At the heart of the Christmas story lies the quest to make room. Mary’s womb, the stable, reminds us that this story is not reserved for one season, when we get out the decorations and feel touched when the light goes out and Silent Night is sung. This silent night should not be reduced to celebrating “Jesus’ birthday,” as the Christmas worriers of this age have it. The silent night is ever waiting for us, time and again, looking for a space where the Divine word can become flesh and live among us. For this we need to take it to heart, as did Mary, to carry it in our womb, and to give birth to it as light into the world. This is the difficult task, and we will meet many obstacles on the way whenever we pursue it.

Thus walking the monastic rooms was our attempt to structure this quest to make space in our daily life so the Christmas story can become alive in us. As Abbot Eckert, whose German book we have used often for our reflections, says: It is about building a monastery in our heart. Or as the medieval mystic Meister Eckhart reminds us: We first need to empty the heart, so that God can write in it.

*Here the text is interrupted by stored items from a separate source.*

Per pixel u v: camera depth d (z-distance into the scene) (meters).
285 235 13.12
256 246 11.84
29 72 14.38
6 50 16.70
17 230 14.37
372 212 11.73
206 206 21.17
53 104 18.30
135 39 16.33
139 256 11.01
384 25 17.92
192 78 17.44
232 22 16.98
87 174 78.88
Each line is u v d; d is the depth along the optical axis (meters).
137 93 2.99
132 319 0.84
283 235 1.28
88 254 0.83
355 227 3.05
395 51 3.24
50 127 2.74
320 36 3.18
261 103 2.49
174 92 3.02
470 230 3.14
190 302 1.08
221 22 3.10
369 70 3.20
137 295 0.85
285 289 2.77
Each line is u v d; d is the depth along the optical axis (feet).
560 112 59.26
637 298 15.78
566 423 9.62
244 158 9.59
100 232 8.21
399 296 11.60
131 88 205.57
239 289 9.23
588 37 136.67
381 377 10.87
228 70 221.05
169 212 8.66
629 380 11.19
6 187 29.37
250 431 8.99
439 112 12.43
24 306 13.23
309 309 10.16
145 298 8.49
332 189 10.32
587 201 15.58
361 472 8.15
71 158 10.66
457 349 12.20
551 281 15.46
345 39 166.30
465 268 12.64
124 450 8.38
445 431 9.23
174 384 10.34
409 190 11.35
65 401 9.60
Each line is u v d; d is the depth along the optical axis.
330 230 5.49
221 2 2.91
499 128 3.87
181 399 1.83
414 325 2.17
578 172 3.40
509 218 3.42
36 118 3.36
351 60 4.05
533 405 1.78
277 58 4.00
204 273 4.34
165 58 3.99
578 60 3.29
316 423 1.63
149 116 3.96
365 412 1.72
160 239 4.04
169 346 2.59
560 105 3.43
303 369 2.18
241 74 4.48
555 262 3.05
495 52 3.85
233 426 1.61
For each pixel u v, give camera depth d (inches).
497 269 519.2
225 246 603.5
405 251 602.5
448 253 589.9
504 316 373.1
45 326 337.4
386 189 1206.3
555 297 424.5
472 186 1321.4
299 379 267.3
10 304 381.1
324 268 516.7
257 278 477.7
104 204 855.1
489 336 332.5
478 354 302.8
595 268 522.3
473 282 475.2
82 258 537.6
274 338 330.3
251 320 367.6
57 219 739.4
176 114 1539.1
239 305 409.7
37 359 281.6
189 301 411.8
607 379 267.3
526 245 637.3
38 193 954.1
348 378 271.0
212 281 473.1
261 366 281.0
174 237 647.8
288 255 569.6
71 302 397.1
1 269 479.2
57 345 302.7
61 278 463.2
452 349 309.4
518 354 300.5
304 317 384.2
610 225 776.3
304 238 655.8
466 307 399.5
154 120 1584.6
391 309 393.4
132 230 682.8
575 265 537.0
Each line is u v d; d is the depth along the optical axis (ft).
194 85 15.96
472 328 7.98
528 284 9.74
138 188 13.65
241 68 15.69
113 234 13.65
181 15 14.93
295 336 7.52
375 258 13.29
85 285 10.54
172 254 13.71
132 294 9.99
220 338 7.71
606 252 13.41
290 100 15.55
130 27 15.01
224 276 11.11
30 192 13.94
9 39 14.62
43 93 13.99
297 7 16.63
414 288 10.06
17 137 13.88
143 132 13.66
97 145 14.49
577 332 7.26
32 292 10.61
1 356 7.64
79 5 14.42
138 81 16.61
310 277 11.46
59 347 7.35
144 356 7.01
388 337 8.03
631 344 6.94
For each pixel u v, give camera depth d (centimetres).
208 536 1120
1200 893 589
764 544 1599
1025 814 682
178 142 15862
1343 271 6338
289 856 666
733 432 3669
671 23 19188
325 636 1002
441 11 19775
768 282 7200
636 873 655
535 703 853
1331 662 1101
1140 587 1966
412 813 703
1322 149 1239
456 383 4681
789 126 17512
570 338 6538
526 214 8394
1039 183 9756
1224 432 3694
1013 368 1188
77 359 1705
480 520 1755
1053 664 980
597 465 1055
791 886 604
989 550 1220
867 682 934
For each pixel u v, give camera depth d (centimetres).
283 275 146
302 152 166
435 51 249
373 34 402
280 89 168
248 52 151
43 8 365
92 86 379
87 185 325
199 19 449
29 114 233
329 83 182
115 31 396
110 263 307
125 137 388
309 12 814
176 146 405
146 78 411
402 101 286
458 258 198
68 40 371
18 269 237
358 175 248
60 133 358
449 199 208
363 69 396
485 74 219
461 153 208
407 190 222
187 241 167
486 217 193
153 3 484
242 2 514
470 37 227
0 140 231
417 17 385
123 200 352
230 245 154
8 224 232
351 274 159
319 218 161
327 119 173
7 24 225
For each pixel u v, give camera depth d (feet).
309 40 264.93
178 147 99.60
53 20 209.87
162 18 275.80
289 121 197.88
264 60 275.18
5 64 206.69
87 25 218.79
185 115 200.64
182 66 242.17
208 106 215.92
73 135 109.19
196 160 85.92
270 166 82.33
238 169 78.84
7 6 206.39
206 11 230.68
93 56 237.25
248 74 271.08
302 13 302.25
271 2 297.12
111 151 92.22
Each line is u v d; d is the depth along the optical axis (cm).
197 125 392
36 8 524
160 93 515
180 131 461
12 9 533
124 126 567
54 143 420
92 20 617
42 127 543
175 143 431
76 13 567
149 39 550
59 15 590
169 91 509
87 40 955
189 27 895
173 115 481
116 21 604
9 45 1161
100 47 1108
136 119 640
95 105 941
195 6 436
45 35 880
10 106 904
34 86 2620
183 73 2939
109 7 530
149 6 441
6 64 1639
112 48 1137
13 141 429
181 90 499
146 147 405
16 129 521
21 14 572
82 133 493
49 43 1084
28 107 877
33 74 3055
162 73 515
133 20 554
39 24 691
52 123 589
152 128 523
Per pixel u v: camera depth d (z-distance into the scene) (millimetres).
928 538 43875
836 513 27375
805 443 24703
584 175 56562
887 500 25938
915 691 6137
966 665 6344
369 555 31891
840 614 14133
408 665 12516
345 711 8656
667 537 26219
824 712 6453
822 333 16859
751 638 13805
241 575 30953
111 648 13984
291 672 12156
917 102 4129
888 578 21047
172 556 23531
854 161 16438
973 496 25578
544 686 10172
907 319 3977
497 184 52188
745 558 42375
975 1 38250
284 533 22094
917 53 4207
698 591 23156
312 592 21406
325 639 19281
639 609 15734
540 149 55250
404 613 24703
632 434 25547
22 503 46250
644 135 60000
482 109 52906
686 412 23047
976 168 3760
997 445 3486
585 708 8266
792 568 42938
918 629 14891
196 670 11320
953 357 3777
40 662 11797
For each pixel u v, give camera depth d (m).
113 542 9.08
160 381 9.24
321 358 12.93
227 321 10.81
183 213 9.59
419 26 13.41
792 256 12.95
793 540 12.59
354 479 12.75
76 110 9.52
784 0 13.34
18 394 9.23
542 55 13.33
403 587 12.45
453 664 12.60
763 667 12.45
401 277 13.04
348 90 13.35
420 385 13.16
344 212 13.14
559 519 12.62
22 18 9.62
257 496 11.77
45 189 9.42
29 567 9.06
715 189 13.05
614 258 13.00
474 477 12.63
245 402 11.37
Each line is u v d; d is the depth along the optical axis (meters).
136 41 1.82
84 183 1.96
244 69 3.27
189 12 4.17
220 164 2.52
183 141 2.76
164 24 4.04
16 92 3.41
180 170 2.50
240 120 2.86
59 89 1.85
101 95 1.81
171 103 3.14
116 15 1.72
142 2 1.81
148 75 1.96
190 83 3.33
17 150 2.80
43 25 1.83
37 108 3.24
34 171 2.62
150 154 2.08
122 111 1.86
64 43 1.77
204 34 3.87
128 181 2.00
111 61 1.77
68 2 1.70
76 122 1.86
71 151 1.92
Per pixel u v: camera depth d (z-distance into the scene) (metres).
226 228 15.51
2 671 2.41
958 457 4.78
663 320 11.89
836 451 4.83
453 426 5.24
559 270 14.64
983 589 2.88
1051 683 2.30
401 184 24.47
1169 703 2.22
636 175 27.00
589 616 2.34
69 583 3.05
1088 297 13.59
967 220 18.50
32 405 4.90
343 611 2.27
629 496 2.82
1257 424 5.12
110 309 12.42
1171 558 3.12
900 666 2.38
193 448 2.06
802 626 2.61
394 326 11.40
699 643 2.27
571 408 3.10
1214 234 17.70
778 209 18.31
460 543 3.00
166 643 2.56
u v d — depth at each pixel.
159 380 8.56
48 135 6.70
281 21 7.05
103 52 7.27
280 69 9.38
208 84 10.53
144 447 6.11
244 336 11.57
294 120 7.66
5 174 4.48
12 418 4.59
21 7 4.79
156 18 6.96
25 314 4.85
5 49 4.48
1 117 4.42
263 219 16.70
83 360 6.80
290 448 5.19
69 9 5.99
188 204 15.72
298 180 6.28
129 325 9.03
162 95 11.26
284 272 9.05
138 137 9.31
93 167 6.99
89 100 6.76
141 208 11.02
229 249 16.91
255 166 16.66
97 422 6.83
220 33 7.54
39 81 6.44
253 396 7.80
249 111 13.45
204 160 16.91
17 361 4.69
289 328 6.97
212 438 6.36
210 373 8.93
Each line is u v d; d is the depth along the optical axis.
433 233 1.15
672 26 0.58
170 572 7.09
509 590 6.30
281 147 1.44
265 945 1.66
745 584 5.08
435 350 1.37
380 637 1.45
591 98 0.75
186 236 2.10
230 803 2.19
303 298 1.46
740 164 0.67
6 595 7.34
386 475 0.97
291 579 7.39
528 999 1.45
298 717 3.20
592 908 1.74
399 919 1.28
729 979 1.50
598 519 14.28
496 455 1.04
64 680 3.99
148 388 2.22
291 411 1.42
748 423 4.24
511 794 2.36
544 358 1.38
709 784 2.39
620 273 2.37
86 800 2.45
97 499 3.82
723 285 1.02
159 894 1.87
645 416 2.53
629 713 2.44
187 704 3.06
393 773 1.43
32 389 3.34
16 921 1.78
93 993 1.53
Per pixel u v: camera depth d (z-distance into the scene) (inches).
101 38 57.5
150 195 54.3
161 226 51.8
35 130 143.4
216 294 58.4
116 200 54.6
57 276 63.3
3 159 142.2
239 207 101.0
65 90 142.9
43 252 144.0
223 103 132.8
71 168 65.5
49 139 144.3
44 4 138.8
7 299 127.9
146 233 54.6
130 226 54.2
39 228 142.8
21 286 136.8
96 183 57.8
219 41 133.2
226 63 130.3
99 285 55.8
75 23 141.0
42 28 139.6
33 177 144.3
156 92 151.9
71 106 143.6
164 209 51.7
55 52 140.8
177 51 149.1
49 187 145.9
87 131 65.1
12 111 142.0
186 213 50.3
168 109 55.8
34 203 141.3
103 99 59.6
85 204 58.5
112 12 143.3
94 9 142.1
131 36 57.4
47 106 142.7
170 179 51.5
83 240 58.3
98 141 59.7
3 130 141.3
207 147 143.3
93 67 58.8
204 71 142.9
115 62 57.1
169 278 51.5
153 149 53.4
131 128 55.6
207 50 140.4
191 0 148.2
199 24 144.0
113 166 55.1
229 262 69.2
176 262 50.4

But how shall our heart become a monastery?


CONCENTRATING

Monastics create their spaces to help them concentrate on what is essential. So also, we need to create places where we can do the same. This requires a wise balance of retreating in solitude and of communing with others. Concentration and recollection requires not only a turn inward, where we can be alone with our self and with God but, because we are embodied souls and social creatures, it also needs the creation or sharing of space where these encounters are possible. The monastic does not always stays in her or his cell, but meets the community for shared prayers, meals and work. The art of a spiritual life for anyone is constantly to balance between both poles: retreat and outreach, solitude and communing, individual and group. We should not close ourselves up from the rest of the world – cloistered monasteries are far more connected to the world than you might think. Instead we need to find the balance between retreating from the world and being in the world, and we do so by concentrating on what truly matters.

The Danish spiritual writer Søren Kierkegaard was not fond of monastics and mystics. He thought their retreat from the world was too extreme and one-sided. For the rest of us it is much harder to create monastic spaces outside monastic walls. We try and often fail. But we neither need to go in a monastery nor in the desert to live inwardly. We do not need to build tall walls, in order to protect our life style from other influences. Still we do need boundaries, e.g. to protect our inner lives from the day to day busyness and distractions waiting for us around every corner. We, for example, have tried to get along without news and social media distraction during this 12 day retreat. We were mostly successful and it was mostly a relief.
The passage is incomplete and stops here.